## Assignment
In the records below, find the line that contains "lämnar ifrån sig" and the line that contains "Jonna Kallaste Håkansson.". Set down exactly those lines and every line between them, and nothing more.

## Provided information
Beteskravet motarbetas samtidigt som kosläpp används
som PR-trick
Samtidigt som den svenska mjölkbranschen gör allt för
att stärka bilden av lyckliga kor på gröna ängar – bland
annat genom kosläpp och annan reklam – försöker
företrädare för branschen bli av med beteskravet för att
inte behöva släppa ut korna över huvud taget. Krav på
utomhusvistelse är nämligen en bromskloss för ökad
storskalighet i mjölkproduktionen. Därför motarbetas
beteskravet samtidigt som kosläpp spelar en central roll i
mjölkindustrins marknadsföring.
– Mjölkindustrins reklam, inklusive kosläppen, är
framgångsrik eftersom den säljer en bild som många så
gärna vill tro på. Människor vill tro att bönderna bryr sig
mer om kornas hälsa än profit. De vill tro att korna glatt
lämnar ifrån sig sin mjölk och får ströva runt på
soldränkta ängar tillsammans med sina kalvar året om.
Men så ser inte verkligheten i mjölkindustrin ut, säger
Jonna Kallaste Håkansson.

--

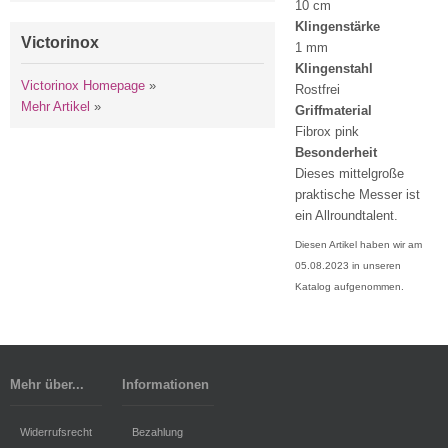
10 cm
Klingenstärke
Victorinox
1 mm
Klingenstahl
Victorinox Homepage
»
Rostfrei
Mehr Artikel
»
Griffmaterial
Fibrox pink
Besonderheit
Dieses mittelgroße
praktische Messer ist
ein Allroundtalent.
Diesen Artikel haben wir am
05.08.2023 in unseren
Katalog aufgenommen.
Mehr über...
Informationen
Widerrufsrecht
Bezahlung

* * *

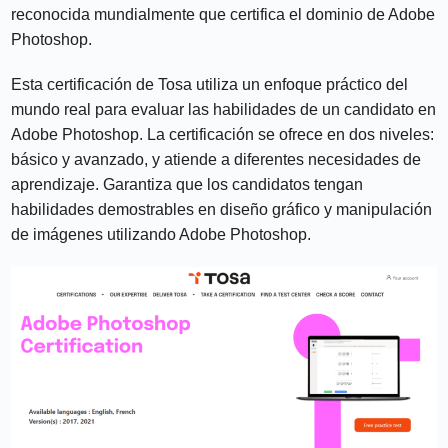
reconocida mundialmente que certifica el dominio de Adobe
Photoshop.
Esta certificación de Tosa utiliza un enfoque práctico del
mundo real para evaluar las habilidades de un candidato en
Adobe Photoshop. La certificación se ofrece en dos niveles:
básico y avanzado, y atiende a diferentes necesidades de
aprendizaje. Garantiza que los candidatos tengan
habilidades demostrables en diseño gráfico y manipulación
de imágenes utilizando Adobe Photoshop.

## Exercise solution
lämnar ifrån sig sin mjölk och får ströva runt på
soldränkta ängar tillsammans med sina kalvar året om.
Men så ser inte verkligheten i mjölkindustrin ut, säger
Jonna Kallaste Håkansson.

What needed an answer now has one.